Self-control is an essential element of what we call "manners." What intensely irritating little habits are exhibited by some people simply owing to parental neglect! And how bad-mannered we consider these people. Then, again, nine out of ten of the coughs we hear in churches, theatres and other public places, are simply due to want of attention, want of self-control, a weakness in resisting the impulse to imitate the tenth cough, which may be due to a genuine bronchial catarrh, whose owner has no business to be present.

The cheerful word of encouragement should never be omitted. There are parents who habitually depreciate all the independent actions of their children, and even turn them into ridicule.

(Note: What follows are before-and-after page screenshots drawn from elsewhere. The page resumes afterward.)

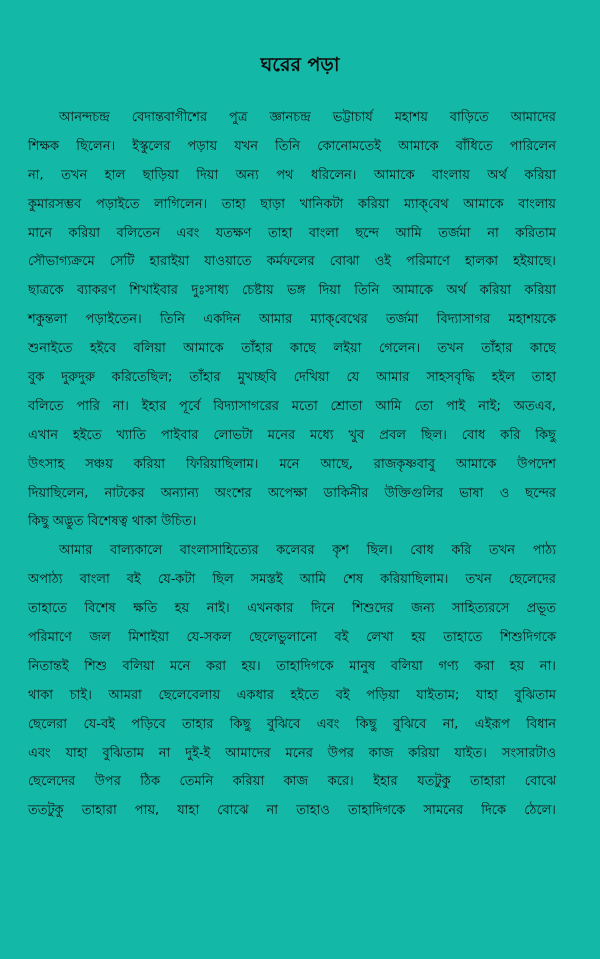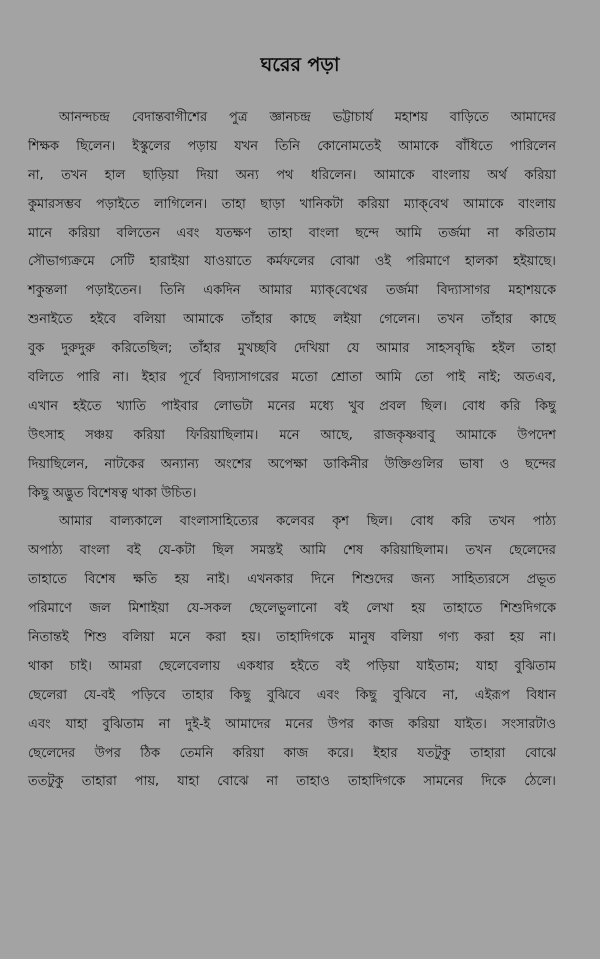--- a/index.html
+++ b/index.html
@@ -14,21 +14,21 @@
     position: relative;
     color: #111111;
     font-family: "DejaVu Sans", "Liberation Sans", sans-serif;
   }
   .page {
     position: absolute;
     left: 0;
     top: 0;
     width: 600px;
     height: 959px;
-    background: #a3a3a3;
+    background: #14b8a6;
   }
   .title {
     position: absolute;
     top: 50px;
     left: 0;
     width: 600px;
     text-align: center;
     font-size: 19px;
     font-weight: bold;
     line-height: 28px;
@@ -68,20 +68,21 @@
     <div>
       <span class="line indent">আনন্দচন্দ্র বেদান্তবাগীশের পুত্র জ্ঞানচন্দ্র ভট্টাচার্য মহাশয় বাড়িতে আমাদের</span>
       <span class="line">শিক্ষক ছিলেন। ইস্কুলের পড়ায় যখন তিনি কোনোমতেই আমাকে বাঁধিতে পারিলেন</span>
       <span class="line">না, তখন হাল ছাড়িয়া দিয়া অন্য পথ ধরিলেন। আমাকে বাংলায় অর্থ করিয়া</span>
       <span class="line">কুমারসম্ভব পড়াইতে লাগিলেন। তাহা ছাড়া খানিকটা করিয়া ম্যাক্‌বেথ আমাকে বাংলায়</span>
       <span class="line">মানে করিয়া বলিতেন এবং যতক্ষণ তাহা বাংলা ছন্দে আমি তর্জমা না করিতাম</span>
       <span class="line">সৌভাগ্যক্রমে সেটি হারাইয়া যাওয়াতে কর্মফলের বোঝা ওই পরিমাণে হালকা হইয়াছে।</span>
     </div>
 
     <div>
+      <span class="line">ছাত্রকে ব্যাকরণ শিখাইবার দুঃসাধ্য চেষ্টায় ভঙ্গ দিয়া তিনি আমাকে অর্থ করিয়া করিয়া</span>
       <span class="line">শকুন্তলা পড়াইতেন। তিনি একদিন আমার ম্যাক্‌বেথের তর্জমা বিদ্যাসাগর মহাশয়কে</span>
       <span class="line">শুনাইতে হইবে বলিয়া আমাকে তাঁহার কাছে লইয়া গেলেন। তখন তাঁহার কাছে</span>
       <span class="line">বুক দুরুদুরু করিতেছিল; তাঁহার মুখচ্ছবি দেখিয়া যে আমার সাহসবৃদ্ধি হইল তাহা</span>
       <span class="line">বলিতে পারি না। ইহার পূর্বে বিদ্যাসাগরের মতো শ্রোতা আমি তো পাই নাই; অতএব,</span>
       <span class="line">এখান হইতে খ্যাতি পাইবার লোভটা মনের মধ্যে খুব প্রবল ছিল। বোধ করি কিছু</span>
       <span class="line">উৎসাহ সঞ্চয় করিয়া ফিরিয়াছিলাম। মনে আছে, রাজকৃষ্ণবাবু আমাকে উপদেশ</span>
       <span class="line">দিয়াছিলেন, নাটকের অন্যান্য অংশের অপেক্ষা ডাকিনীর উক্তিগুলির ভাষা ও ছন্দের</span>
       <span class="line last">কিছু অদ্ভুত বিশেষত্ব থাকা উচিত।</span>
     </div>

Such children are led to believe that they cannot and never will be able to do anything as well as others can, and this has a notable deterrent effect on the growth of their self-control and self-reliance, the effects of which perhaps may never be outgrown. Reasonable encouragement is valuable.

I have spoken of the importance of the personal character of teachers, but just as important is the personal character of the nurse. This is a question I commend for further discussion. Children must be left to their nurses for a greater or lesser part of the day during their early impressionable years of life. The nursemaid, who is the product of board-schools, is not always such as we should desire. If our Union could extend its influence to the lower classes, the effect might be seen amongst nursemaids, and our children would profit. We cannot, unfortunately, all have the benefit of the presence in our nurseries of one of Miss Mason's students from the House of Education. But a course of instruction for girls leaving board-schools and going in for nursery service might well be undertaken by the P.N.E.U.

Once more, let me urge that I advocate no scientific precision--no "developing" on rigid lines of a "moral faculty" of self-control. To do so would be to urge the annihilation of the childlikeness of the child--to crush the joyousness of his life. I have simply endeavoured to show that the characteristic grows by exercise of a mechanism possessed by all, and that we parents may well understand something of this mechanism. Self-control is not a crushing of natural desires, or merely the power to conform to custom: to look on it as such is to look on it as a chain to bind us. The man who is master of himself is free.

Allow me, in conclusion, to assert that it is false to maintain that lives are shipwrecked morally only by "circumstances"--meaning by a succession of incidents met with over which the individual has had no control. It would be as true to say that a carelessly built, badly found, overloaded, leaking ship sinks in a storm solely because of the storm. Let us pay attention to the fabric of our children and equip them well. Let us not be tinkering nor yet over-nice. Let us launch them manly and robust in mind and body: beings of action rather than creatures of service. When the day comes on which they must leave the harbour we will then send them forth confidently and buoyantly to take advantage of the fair winds, endure the calms, and face the inevitable storms which they will encounter on the seas of life. Even a poor ship may be saved when in difficulties by a competent commander. Make each child captain of himself; give him, before all, self-control.